──────── DATA TO USE
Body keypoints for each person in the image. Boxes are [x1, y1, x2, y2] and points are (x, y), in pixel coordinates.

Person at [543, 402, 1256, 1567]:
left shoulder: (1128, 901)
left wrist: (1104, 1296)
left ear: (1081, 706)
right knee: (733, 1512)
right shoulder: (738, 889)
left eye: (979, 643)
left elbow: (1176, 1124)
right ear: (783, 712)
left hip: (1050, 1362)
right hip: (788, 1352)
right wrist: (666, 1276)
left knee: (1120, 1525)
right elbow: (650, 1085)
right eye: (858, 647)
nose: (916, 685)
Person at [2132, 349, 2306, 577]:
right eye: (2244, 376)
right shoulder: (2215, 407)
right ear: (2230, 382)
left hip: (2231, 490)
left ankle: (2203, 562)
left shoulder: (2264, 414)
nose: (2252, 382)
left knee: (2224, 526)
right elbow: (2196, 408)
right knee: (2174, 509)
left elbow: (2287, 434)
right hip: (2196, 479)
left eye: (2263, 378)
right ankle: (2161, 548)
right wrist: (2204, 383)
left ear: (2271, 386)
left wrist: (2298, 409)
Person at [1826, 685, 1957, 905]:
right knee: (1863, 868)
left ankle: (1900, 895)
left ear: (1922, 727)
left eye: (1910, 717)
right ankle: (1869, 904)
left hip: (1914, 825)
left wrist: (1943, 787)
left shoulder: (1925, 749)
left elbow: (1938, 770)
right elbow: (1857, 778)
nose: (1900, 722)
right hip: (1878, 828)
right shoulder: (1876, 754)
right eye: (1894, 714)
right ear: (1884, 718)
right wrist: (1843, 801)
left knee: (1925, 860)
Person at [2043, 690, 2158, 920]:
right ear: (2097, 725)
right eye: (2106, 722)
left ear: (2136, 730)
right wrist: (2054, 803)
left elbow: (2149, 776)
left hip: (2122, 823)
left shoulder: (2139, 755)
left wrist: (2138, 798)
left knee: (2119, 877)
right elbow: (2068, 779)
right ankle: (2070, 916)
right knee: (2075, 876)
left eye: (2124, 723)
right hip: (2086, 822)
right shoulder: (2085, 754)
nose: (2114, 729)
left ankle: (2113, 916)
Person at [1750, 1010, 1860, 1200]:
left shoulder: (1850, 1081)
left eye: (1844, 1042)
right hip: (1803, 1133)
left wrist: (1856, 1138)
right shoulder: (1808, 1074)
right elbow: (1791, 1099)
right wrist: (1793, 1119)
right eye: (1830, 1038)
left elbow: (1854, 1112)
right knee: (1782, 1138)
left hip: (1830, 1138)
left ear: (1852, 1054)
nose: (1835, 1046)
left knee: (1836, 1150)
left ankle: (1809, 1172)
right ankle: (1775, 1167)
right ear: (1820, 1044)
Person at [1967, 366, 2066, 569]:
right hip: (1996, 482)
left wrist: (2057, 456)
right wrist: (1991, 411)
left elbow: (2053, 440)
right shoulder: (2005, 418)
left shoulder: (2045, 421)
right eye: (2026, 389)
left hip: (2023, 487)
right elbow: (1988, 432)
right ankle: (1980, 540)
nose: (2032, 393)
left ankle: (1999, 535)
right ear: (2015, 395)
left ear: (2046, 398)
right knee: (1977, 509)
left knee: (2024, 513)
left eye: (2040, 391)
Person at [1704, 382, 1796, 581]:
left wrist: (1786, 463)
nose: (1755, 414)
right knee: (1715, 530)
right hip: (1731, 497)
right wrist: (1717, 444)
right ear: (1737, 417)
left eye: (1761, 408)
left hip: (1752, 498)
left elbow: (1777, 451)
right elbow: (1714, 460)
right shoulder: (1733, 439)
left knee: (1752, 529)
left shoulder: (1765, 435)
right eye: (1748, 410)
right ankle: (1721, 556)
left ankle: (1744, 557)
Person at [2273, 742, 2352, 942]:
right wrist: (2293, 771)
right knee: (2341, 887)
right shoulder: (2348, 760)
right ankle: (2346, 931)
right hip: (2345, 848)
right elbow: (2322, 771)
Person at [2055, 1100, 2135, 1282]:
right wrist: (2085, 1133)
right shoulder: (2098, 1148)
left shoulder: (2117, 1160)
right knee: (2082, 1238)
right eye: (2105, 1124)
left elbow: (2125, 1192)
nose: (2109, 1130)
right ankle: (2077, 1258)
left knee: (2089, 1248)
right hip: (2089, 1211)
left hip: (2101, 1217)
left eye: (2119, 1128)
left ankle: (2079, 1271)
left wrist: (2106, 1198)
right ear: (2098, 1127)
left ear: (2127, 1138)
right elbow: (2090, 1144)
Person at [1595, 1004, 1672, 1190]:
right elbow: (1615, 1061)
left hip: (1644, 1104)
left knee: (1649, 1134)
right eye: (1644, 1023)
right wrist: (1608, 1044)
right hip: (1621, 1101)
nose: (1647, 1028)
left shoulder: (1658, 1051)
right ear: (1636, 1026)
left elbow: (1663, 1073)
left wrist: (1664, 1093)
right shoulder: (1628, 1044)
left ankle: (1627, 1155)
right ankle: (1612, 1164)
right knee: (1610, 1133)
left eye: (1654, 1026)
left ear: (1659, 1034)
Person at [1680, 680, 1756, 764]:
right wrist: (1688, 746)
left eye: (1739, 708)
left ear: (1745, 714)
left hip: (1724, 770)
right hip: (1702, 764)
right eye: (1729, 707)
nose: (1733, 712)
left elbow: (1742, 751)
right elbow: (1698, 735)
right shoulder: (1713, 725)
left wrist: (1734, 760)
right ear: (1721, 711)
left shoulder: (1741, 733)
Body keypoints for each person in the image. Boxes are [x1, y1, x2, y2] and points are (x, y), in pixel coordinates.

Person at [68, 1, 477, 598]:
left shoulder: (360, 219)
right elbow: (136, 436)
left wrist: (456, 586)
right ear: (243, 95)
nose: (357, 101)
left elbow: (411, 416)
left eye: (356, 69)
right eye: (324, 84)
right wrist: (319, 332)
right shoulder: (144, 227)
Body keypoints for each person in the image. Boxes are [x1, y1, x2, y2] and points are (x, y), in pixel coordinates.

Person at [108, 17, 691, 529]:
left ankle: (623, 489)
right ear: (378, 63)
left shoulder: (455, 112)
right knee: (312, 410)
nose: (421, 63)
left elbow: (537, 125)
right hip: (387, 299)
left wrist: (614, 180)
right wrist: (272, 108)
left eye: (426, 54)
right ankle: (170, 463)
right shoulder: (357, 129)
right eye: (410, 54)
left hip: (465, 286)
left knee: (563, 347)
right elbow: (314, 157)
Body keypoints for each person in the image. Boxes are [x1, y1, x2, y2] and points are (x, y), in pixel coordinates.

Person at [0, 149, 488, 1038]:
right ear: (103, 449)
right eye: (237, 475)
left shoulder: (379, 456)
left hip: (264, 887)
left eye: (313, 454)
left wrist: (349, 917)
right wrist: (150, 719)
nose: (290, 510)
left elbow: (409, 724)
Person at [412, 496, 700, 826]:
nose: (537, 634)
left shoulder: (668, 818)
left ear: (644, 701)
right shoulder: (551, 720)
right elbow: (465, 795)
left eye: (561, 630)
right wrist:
────────────────
• **WHAT IS NEEDED**
All entries shown above should be printed again exactly.

• **OUTPUT BELOW**
Body keypoints for each person in the image. Boxes are [x1, y1, x2, y2] and points are (x, y), in pixel coordinates.

Person at [543, 402, 1256, 1567]:
left shoulder: (1128, 901)
left wrist: (1104, 1296)
left ear: (1081, 706)
right knee: (733, 1512)
right shoulder: (738, 889)
left eye: (979, 643)
left elbow: (1176, 1124)
right ear: (783, 712)
left hip: (1050, 1362)
right hip: (788, 1352)
right wrist: (666, 1276)
left knee: (1120, 1525)
right elbow: (650, 1085)
right eye: (858, 647)
nose: (916, 685)
Person at [2132, 349, 2306, 577]:
right eye: (2244, 376)
right shoulder: (2215, 407)
right ear: (2230, 382)
left hip: (2231, 490)
left ankle: (2203, 562)
left shoulder: (2264, 414)
nose: (2252, 382)
left knee: (2224, 526)
right elbow: (2196, 408)
right knee: (2174, 509)
left elbow: (2287, 434)
right hip: (2196, 479)
left eye: (2263, 378)
right ankle: (2161, 548)
right wrist: (2204, 383)
left ear: (2271, 386)
left wrist: (2298, 409)
Person at [1826, 685, 1957, 905]:
right knee: (1863, 868)
left ankle: (1900, 895)
left ear: (1922, 727)
left eye: (1910, 717)
right ankle: (1869, 904)
left hip: (1914, 825)
left wrist: (1943, 787)
left shoulder: (1925, 749)
left elbow: (1938, 770)
right elbow: (1857, 778)
nose: (1900, 722)
right hip: (1878, 828)
right shoulder: (1876, 754)
right eye: (1894, 714)
right ear: (1884, 718)
right wrist: (1843, 801)
left knee: (1925, 860)
Person at [2043, 690, 2158, 920]:
right ear: (2097, 725)
right eye: (2106, 722)
left ear: (2136, 730)
right wrist: (2054, 803)
left elbow: (2149, 776)
left hip: (2122, 823)
left shoulder: (2139, 755)
left wrist: (2138, 798)
left knee: (2119, 877)
right elbow: (2068, 779)
right ankle: (2070, 916)
right knee: (2075, 876)
left eye: (2124, 723)
right hip: (2086, 822)
right shoulder: (2085, 754)
nose: (2114, 729)
left ankle: (2113, 916)
Person at [1750, 1010, 1860, 1200]:
left shoulder: (1850, 1081)
left eye: (1844, 1042)
right hip: (1803, 1133)
left wrist: (1856, 1138)
right shoulder: (1808, 1074)
right elbow: (1791, 1099)
right wrist: (1793, 1119)
right eye: (1830, 1038)
left elbow: (1854, 1112)
right knee: (1782, 1138)
left hip: (1830, 1138)
left ear: (1852, 1054)
nose: (1835, 1046)
left knee: (1836, 1150)
left ankle: (1809, 1172)
right ankle: (1775, 1167)
right ear: (1820, 1044)
Person at [1967, 366, 2066, 569]:
right hip: (1996, 482)
left wrist: (2057, 456)
right wrist: (1991, 411)
left elbow: (2053, 440)
right shoulder: (2005, 418)
left shoulder: (2045, 421)
right eye: (2026, 389)
left hip: (2023, 487)
right elbow: (1988, 432)
right ankle: (1980, 540)
nose: (2032, 393)
left ankle: (1999, 535)
right ear: (2015, 395)
left ear: (2046, 398)
right knee: (1977, 509)
left knee: (2024, 513)
left eye: (2040, 391)
Person at [1704, 382, 1796, 581]:
left wrist: (1786, 463)
nose: (1755, 414)
right knee: (1715, 530)
right hip: (1731, 497)
right wrist: (1717, 444)
right ear: (1737, 417)
left eye: (1761, 408)
left hip: (1752, 498)
left elbow: (1777, 451)
right elbow: (1714, 460)
right shoulder: (1733, 439)
left knee: (1752, 529)
left shoulder: (1765, 435)
right eye: (1748, 410)
right ankle: (1721, 556)
left ankle: (1744, 557)
Person at [2273, 742, 2352, 942]:
right wrist: (2293, 771)
right knee: (2341, 887)
right shoulder: (2348, 760)
right ankle: (2346, 931)
right hip: (2345, 848)
right elbow: (2322, 771)
Person at [2055, 1100, 2135, 1282]:
right wrist: (2085, 1133)
right shoulder: (2098, 1148)
left shoulder: (2117, 1160)
right knee: (2082, 1238)
right eye: (2105, 1124)
left elbow: (2125, 1192)
nose: (2109, 1130)
right ankle: (2077, 1258)
left knee: (2089, 1248)
right hip: (2089, 1211)
left hip: (2101, 1217)
left eye: (2119, 1128)
left ankle: (2079, 1271)
left wrist: (2106, 1198)
right ear: (2098, 1127)
left ear: (2127, 1138)
right elbow: (2090, 1144)
Person at [1595, 1004, 1672, 1190]:
right elbow: (1615, 1061)
left hip: (1644, 1104)
left knee: (1649, 1134)
right eye: (1644, 1023)
right wrist: (1608, 1044)
right hip: (1621, 1101)
nose: (1647, 1028)
left shoulder: (1658, 1051)
right ear: (1636, 1026)
left elbow: (1663, 1073)
left wrist: (1664, 1093)
right shoulder: (1628, 1044)
left ankle: (1627, 1155)
right ankle: (1612, 1164)
right knee: (1610, 1133)
left eye: (1654, 1026)
left ear: (1659, 1034)
Person at [1680, 680, 1756, 764]:
right wrist: (1688, 746)
left eye: (1739, 708)
left ear: (1745, 714)
left hip: (1724, 770)
right hip: (1702, 764)
right eye: (1729, 707)
nose: (1733, 712)
left elbow: (1742, 751)
right elbow: (1698, 735)
right shoulder: (1713, 725)
left wrist: (1734, 760)
right ear: (1721, 711)
left shoulder: (1741, 733)
Body keypoints for each person in the image. Boxes are [x1, y1, x2, y2] and points are (x, y), in pixel coordinates.

Person at [68, 1, 477, 598]:
left shoulder: (360, 219)
right elbow: (136, 436)
left wrist: (456, 586)
right ear: (243, 95)
nose: (357, 101)
left elbow: (411, 416)
left eye: (356, 69)
right eye: (324, 84)
right wrist: (319, 332)
right shoulder: (144, 227)
Body keypoints for each person in the image. Boxes are [x1, y1, x2, y2] and points are (x, y), in pixel coordinates.

Person at [108, 17, 691, 529]:
left ankle: (623, 489)
right ear: (378, 63)
left shoulder: (455, 112)
right knee: (312, 410)
nose: (421, 63)
left elbow: (537, 125)
right hip: (387, 299)
left wrist: (614, 180)
right wrist: (272, 108)
left eye: (426, 54)
right ankle: (170, 463)
right shoulder: (357, 129)
right eye: (410, 54)
left hip: (465, 286)
left knee: (563, 347)
right elbow: (314, 157)
Body keypoints for each person in the image. Boxes are [x1, y1, x2, y2] and points are (x, y), in pixel coordinates.

Person at [0, 149, 488, 1038]:
right ear: (103, 449)
right eye: (237, 475)
left shoulder: (379, 456)
left hip: (264, 887)
left eye: (313, 454)
left wrist: (349, 917)
right wrist: (150, 719)
nose: (290, 510)
left elbow: (409, 724)
Person at [412, 496, 700, 826]:
nose: (537, 634)
left shoulder: (668, 818)
left ear: (644, 701)
right shoulder: (551, 720)
right elbow: (465, 795)
left eye: (561, 630)
right wrist:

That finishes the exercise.